Last night began the committee work, where each delegate is assigned to a committee to process one or more resolutions before they're brought to the floor. My committee had some changes to the UCC Constitution and Bylaws, and while there was the predictable haggling over grammar and word choices, we had a fairly calm--albeit long--evening that actually saw the completion of our work. Hence, my morning today is freed up for me to hijack one of the computers in the exhibit hall to type this out.

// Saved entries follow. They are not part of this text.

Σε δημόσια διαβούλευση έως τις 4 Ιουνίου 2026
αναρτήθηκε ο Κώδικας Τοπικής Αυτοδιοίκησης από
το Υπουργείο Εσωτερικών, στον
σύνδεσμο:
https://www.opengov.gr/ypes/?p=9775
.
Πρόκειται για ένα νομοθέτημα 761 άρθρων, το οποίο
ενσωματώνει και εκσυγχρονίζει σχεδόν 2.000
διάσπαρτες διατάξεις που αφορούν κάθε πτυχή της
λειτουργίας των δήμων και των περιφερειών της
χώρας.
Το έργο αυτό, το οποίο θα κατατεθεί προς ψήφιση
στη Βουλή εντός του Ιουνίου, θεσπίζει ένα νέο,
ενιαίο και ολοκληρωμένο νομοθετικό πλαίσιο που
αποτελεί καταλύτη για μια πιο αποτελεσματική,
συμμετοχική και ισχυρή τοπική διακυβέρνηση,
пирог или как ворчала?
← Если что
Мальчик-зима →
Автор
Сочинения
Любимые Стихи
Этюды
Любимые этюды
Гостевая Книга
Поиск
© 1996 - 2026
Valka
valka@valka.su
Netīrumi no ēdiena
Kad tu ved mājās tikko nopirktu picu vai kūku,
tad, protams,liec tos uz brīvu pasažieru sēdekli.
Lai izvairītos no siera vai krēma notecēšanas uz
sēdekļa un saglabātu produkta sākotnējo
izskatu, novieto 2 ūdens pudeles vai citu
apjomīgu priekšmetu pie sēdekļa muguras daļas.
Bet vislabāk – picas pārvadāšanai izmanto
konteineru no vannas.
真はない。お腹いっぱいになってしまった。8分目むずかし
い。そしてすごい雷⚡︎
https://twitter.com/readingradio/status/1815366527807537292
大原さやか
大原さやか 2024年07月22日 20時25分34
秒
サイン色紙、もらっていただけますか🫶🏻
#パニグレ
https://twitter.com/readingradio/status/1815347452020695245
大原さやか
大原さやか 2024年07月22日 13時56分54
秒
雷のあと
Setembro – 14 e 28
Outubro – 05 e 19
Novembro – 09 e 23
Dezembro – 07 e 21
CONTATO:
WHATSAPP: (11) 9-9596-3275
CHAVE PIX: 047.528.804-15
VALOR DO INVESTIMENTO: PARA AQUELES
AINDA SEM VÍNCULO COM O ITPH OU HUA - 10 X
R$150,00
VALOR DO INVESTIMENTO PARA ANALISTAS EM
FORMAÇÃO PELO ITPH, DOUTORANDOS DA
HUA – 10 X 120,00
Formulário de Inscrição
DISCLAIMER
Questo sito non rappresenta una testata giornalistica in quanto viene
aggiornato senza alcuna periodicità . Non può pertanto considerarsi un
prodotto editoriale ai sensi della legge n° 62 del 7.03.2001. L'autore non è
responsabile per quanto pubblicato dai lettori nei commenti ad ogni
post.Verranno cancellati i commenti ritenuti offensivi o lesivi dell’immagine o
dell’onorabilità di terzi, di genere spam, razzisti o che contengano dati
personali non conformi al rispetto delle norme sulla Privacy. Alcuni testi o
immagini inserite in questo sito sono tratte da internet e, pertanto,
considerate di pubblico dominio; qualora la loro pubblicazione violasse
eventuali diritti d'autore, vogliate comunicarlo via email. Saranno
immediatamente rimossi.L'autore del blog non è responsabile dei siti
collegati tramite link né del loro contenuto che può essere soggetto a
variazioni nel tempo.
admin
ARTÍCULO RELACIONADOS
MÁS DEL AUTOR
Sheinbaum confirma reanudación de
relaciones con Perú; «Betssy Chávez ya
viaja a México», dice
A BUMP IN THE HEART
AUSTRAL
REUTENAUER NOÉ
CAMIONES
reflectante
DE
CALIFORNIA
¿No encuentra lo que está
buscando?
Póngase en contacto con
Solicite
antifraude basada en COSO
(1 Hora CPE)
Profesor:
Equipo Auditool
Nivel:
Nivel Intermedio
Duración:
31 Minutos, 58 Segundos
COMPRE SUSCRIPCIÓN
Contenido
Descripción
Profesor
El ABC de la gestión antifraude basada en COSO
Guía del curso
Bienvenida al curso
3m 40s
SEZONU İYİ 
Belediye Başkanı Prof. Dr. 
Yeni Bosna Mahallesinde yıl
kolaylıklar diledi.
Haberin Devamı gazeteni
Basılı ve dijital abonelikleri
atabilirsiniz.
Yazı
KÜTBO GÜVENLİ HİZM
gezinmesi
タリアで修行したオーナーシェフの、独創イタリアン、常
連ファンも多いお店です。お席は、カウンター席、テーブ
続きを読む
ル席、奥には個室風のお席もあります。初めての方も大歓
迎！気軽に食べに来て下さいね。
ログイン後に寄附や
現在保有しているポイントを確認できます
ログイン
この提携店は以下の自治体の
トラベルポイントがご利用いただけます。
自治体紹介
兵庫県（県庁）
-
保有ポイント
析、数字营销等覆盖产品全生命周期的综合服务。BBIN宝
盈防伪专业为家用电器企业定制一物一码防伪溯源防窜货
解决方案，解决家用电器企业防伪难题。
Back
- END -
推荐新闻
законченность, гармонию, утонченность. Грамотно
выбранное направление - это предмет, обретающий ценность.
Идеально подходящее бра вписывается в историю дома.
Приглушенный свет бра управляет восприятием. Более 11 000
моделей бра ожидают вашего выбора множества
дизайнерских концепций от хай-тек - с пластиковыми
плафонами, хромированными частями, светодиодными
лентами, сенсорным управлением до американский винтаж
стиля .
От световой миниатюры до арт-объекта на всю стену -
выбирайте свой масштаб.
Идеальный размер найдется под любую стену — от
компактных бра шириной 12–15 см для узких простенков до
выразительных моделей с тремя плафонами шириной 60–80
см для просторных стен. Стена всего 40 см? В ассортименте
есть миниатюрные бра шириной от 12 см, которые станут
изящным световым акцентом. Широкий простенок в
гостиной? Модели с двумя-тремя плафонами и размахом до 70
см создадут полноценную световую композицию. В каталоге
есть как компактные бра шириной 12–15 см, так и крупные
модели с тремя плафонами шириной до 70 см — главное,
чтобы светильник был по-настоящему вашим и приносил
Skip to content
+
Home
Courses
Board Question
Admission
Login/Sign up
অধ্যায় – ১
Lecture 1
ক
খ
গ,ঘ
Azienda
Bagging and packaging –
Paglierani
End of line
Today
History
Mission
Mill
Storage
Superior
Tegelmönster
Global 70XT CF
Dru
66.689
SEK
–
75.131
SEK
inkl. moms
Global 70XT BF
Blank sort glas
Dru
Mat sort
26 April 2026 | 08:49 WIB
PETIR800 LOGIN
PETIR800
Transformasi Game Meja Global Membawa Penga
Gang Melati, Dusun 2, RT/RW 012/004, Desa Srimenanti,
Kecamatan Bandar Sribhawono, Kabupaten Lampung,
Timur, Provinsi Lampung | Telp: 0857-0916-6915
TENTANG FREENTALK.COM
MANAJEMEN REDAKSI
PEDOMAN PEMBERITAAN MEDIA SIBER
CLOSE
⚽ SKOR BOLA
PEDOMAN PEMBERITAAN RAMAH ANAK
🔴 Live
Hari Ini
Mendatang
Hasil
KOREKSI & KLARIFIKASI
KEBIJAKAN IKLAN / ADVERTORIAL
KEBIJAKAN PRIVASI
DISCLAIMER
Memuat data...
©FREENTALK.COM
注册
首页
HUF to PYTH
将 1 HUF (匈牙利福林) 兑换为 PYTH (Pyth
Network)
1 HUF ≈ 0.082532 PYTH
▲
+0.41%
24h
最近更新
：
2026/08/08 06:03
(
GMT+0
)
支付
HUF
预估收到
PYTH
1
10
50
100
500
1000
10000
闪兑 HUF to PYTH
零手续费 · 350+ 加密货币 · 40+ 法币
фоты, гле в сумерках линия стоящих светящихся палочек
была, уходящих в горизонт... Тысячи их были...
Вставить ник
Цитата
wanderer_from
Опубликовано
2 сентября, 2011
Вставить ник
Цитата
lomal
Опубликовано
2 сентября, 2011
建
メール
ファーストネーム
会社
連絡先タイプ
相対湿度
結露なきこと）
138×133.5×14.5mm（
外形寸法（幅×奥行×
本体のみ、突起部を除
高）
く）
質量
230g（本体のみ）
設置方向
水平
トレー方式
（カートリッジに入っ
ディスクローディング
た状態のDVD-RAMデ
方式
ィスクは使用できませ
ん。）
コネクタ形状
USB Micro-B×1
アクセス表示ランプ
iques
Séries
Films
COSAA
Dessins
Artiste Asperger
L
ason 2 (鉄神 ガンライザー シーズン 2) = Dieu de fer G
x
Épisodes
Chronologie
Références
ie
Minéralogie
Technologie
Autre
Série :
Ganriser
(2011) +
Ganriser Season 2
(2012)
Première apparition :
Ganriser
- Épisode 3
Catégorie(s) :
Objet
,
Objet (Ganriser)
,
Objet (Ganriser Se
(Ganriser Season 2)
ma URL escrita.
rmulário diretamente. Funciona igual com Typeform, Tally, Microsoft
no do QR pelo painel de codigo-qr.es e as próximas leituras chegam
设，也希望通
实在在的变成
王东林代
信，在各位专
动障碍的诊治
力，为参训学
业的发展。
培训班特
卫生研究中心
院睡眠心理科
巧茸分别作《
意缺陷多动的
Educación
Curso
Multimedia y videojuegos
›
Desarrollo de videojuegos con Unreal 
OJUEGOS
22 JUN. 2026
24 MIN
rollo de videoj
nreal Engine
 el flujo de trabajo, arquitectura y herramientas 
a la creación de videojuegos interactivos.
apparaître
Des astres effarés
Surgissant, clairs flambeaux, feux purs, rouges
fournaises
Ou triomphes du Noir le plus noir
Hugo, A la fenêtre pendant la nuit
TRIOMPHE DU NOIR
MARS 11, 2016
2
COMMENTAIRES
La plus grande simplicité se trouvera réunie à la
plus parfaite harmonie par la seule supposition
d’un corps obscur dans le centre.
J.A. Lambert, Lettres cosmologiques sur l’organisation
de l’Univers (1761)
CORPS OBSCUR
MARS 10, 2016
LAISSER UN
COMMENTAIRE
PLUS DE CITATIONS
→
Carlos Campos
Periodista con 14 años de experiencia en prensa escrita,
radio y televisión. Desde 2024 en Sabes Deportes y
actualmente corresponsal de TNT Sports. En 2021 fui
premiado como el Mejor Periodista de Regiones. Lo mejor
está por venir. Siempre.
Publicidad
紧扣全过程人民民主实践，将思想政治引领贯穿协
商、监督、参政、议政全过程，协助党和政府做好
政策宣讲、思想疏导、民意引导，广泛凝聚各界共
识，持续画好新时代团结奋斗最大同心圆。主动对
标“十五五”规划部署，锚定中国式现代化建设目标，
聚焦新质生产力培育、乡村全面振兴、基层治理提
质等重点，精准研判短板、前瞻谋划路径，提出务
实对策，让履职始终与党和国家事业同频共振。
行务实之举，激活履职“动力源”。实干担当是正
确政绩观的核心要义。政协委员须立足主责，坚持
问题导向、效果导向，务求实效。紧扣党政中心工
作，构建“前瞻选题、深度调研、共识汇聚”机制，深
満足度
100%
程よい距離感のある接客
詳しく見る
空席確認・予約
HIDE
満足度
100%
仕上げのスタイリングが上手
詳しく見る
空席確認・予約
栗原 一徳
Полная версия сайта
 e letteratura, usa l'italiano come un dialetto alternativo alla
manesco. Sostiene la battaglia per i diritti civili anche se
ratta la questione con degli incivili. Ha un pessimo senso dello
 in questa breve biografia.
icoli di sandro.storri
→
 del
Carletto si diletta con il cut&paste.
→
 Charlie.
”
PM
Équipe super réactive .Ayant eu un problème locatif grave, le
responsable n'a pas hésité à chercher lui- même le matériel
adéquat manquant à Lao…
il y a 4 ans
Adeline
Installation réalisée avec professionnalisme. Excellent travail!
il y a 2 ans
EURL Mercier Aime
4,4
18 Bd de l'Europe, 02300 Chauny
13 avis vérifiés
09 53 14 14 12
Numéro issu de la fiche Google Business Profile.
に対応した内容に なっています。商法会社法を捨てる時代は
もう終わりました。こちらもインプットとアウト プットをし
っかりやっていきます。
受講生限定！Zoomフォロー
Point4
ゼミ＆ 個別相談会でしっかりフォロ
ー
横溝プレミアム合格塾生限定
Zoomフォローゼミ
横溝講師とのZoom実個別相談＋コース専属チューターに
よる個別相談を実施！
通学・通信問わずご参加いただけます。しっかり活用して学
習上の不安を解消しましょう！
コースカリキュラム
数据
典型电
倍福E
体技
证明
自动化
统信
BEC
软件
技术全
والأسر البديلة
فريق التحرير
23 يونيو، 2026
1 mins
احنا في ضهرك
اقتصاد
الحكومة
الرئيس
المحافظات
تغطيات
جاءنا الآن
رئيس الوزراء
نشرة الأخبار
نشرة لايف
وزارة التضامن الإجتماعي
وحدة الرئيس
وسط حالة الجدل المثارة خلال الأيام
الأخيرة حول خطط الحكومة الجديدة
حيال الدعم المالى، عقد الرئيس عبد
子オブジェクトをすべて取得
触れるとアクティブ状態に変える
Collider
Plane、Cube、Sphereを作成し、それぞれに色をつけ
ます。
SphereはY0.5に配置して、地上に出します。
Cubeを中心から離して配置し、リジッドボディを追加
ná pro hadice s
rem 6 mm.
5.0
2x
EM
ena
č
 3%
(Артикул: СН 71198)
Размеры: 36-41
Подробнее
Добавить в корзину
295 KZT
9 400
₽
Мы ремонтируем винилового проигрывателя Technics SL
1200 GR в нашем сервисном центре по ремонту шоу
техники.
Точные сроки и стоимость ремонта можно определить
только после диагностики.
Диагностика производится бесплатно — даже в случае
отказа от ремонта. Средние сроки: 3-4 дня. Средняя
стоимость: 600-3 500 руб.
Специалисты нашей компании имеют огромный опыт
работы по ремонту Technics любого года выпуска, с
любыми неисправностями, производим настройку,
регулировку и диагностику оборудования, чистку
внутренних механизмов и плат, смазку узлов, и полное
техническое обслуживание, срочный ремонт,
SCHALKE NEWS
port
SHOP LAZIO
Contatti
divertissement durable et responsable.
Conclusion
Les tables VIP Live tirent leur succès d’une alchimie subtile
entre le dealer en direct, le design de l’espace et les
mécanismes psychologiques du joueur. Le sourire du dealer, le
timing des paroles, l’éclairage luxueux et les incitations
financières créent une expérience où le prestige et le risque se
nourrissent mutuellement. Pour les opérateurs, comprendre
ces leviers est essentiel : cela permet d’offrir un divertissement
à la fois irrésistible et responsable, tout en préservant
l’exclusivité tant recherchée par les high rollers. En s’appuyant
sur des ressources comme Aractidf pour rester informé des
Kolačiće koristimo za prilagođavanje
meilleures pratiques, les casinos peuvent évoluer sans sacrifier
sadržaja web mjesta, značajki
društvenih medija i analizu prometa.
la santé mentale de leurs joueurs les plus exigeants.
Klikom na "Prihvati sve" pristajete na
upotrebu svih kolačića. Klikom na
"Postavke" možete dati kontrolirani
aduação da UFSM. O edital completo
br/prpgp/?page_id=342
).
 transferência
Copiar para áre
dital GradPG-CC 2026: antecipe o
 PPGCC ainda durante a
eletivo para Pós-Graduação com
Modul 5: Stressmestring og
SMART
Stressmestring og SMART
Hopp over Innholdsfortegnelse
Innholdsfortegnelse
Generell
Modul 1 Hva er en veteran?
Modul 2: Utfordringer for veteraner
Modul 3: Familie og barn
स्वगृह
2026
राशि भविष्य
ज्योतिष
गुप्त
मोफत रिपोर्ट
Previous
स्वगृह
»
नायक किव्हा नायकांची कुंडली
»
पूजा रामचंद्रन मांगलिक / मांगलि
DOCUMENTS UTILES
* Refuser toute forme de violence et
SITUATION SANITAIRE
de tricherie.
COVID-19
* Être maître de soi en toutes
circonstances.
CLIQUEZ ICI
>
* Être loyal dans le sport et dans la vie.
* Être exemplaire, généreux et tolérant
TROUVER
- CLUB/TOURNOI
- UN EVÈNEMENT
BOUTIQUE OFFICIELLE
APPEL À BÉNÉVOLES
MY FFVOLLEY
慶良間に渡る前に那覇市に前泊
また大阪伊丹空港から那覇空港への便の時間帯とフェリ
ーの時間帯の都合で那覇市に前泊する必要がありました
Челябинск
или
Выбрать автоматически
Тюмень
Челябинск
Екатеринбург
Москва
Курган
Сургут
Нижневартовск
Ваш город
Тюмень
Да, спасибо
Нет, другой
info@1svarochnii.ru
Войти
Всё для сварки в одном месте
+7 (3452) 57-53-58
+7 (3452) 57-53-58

Prior to the committee work was River City Saturday, where people were invited to attend a number of speakers, workshops, and performances in and around the convention center. Musicians performed at nearby Rosa Parks Park all morning and afternoon. I saw Barbara Brown Taylor in the morning (and got my copy of Leaving Church signed), heard Jim Wallis in the afternoon, and attended a workshop based on the book I Refuse to Lead a Dying Church later in the afternoon. It was a full day that culminated in the evening with a celebration of the ministry of John Thomas, our outgoing General Minister and President.

Yesterday morning were a series of "sacred conversations on race," which I mentioned a few posts down. The less I write about that, the better. I went, and was disappointed. More to follow if you really want to know.

In the afternoon was a huge worship celebration at which John Thomas preached. He included this illustration about witnessing baptisms in a river in Africa, where one native commented that they need to watch out for crocodiles whenever they do this. Rev. Thomas tied this into the Synod theme, "Immerse Yourself," and reflected on how afraid we in the UCC and in the mainline are often afraid of the crocodiles when called to immerse ourselves; afraid to share our faith and to completely immerse ourselves in what it means to follow Jesus. As much as people question whether he is being prophetic when speaking on more political issues, I've experienced him to be very prophetic when preaching to these moments, he provides a sort of counterbalance and reminds people that we shouldn't be patting ourselves on the back quite as much as we'd like.

Rev. Thomas did the same in his "farewell address" at the end of the celebration of his ministry. As much as he celebrated what he was able to do in office, he also acknowledged the shrinkage of the denomination and that he's not leaving the church in the state that he dreamed of.

There is more to do, but I was glad for the time to check in. I'll provide some further thoughts once I'm home.